Some great news lately for AI developers from OpenAI.

Finally, you can now fine-tune the GPT-3.5 Turbo model using your own data. This gives you the ability to create customized versions of the OpenAI model that perform incredibly well at specific tasks and give responses in a customized format and tone, perfect for your use case.

For example, we can use fine-tuning to ensure that our model always responds in a JSON format, containing Spanish, with a friendly, informal tone. Or we could make a model that only gives one out of a finite set of responses, e.g., rating customer reviews as critical, positive, or neutral, according to how *we* define these terms.

As stated by OpenAI, early testers have successfully used fine-tuning in various areas, such as being able to:

  • Make the model output results in a more consistent and reliable format.
  • Match a specific brand’s style and messaging.
  • Improve how well the model follows instructions.

The company also claims that fine-tuned GPT-3.5 Turbo models can match and even exceed the capabilities of base GPT-4 for certain tasks.

Before now, fine-tuning was only possible with weaker, costlier GPT-3 models, like davinci-002 and babbage-002. Providing custom data for a GPT-3.5 Turbo model was only possible with techniques like few-shot prompting and vector embedding.

OpenAI also assures that any data used for fine-tuning any of their models belongs to the customer, and then don’t use it to train their models.

What is GPT-3.5 Turbo, anyway?

Launched earlier this year, GPT-3.5 Turbo is a model range that OpenAI introduced, stating that it is perfect for applications that do not solely focus on chat. It boasts the capability to manage 4,000 tokens at once, a figure that is twice the capacity of the preceding model. The company highlighted that preliminary users successfully shortened their prompts by 90% after applying fine-tuning on the GPT-3.5 Turbo model.

What can I use GPT-3.5 Turbo fine-tuning for?

  • Customer service automation: We can use a fine-tuned GPT model to make virtual customer service agents or chatbots that deliver responses in line with the brand’s tone and messaging.
  • Content generation: The model can be used for generating marketing content, blog posts, or social media posts. The fine-tuning would allow the model to generate content in a brand-specific style according to prompts given.
  • Code generation & auto-completion: In software development, such a model can provide developers with code suggestions and autocompletion to boost their productivity and get coding done faster.
  • Translation: We can use a fine-tuned GPT model for translation tasks, converting text from one language to another with greater precision. For example, the model can be tuned to follow specific grammatical and syntactical rules of different languages, which can lead to higher accuracy translations.
  • Text summarization: We can apply the model in summarizing lengthy texts such as articles, reports, or books. After fine-tuning, it can consistently output summaries that capture the key points and ideas without distorting the original meaning. This could be particularly useful for educational platforms, news services, or any scenario where digesting large amounts of information quickly is crucial.

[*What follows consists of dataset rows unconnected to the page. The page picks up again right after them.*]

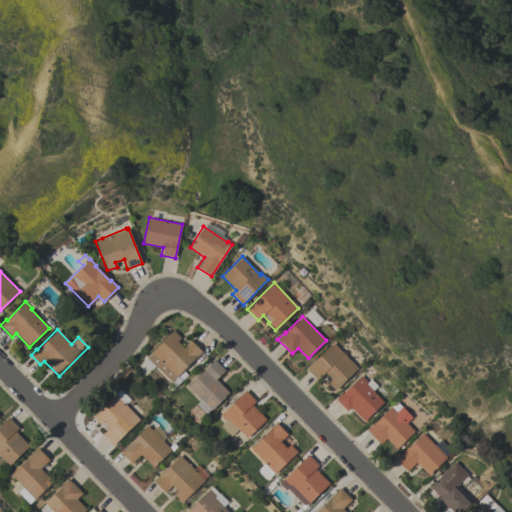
[(173,330),(181,337),(177,341),(184,347),(186,345),(185,344),(190,339),(202,351),(197,356),(196,356),(171,382),(146,358),(173,330)]
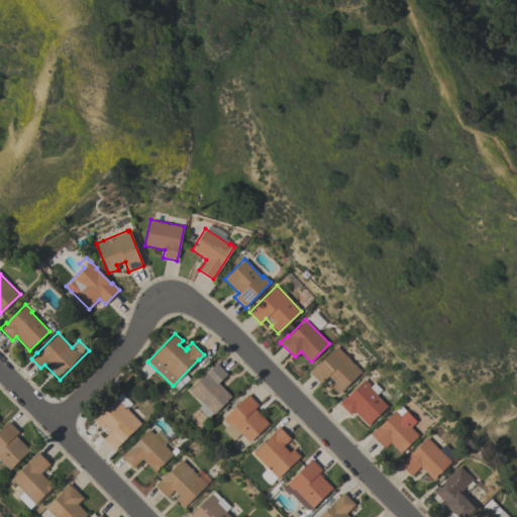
[(336,346),(360,372),(338,394),(330,386),(334,383),(327,376),(320,383),(309,372),(336,346)]
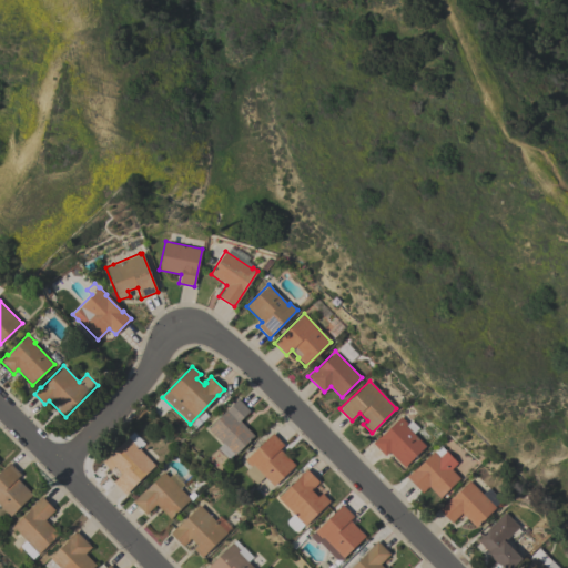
[(237,398),(250,411),(240,421),(254,436),(235,455),(234,454),(229,459),(217,448),(222,444),(208,428),(237,398)]
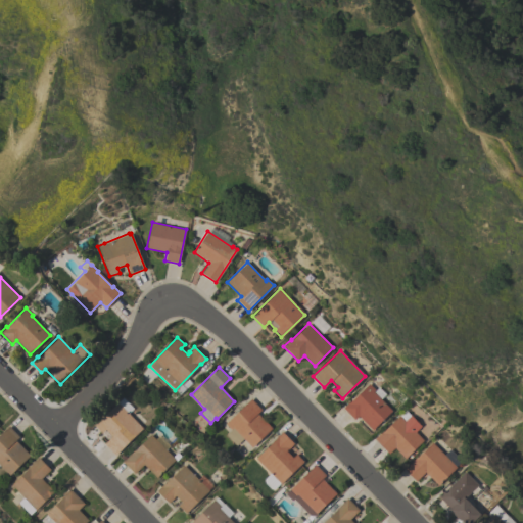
[(391,411),(372,430),(358,416),(354,420),(342,408),(348,401),(348,402),(369,383),(375,389),(373,391),(391,411)]
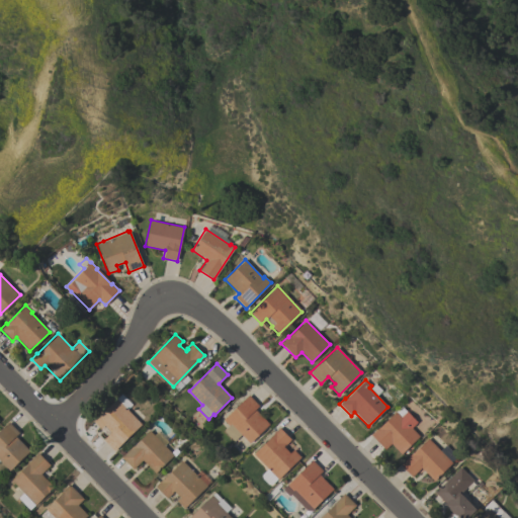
[(223,420),(248,395),(258,406),(255,409),(269,424),(249,443),(230,424),(229,425),(223,420)]
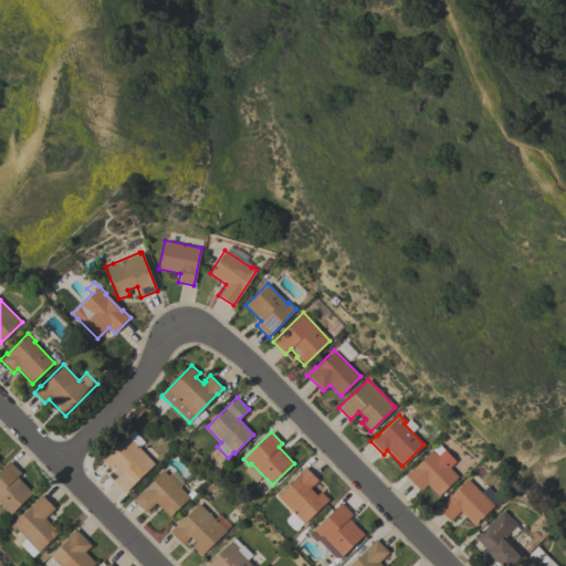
[(154,463),(124,492),(113,480),(121,472),(114,464),(109,469),(102,460),(127,436),(154,463)]
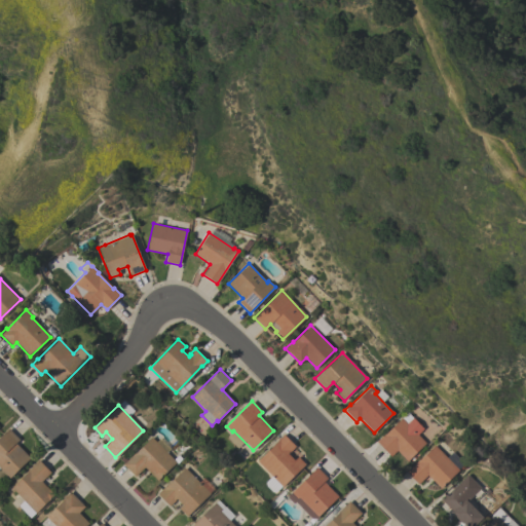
[(425,443),(407,461),(397,450),(390,456),(376,441),(383,434),(384,435),(401,418),(407,424),(413,418),(422,428),(417,434),(425,443)]
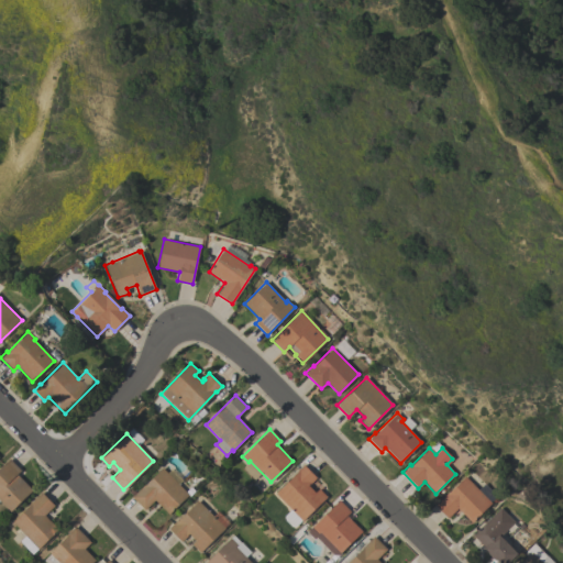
[(0,466),(9,459),(20,471),(17,474),(32,489),(10,511),(0,500),(0,466)]
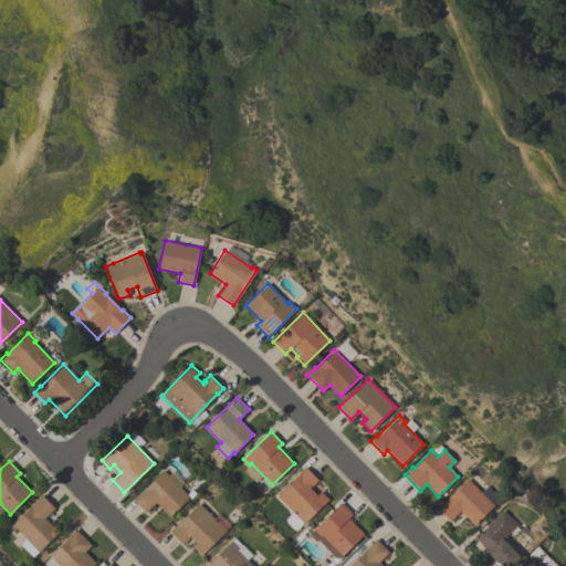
[(303,524),(276,495),(301,472),(300,472),(305,467),(317,480),(312,486),(311,485),(310,488),(316,494),(321,491),(328,500),(303,524)]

How much will GPT-3.5 Turbo fine-tuning cost?

There’s the cost of fine-tuning and then the actual usage cost.

  • Training: $0.008 / 1K tokens
  • Usage input: $0.012 / 1K tokens
  • Usage output: $0.016 / 1K tokens

For example, a gpt-3.5-turbo fine-tuning job with a training file of 100,000 tokens that is trained for 3 epochs would have an expected cost of $2.40.

OpenAI, GPT 3.5 Turbo fine-tuning and API updates

When will fine-tuning for GPT-4 be available?

This fall.

OpenAI has announced that support for fine-tuning GPT-4, its most recent version of the large language model, is expected to be available later this year, probably during the fall season. This upgraded model has been proven to perform at par with humans across diverse professional and academic benchmarks. It surpasses GPT-3.5 in terms of reliability, creativity, and its capacity to deal with instructions that are more nuanced.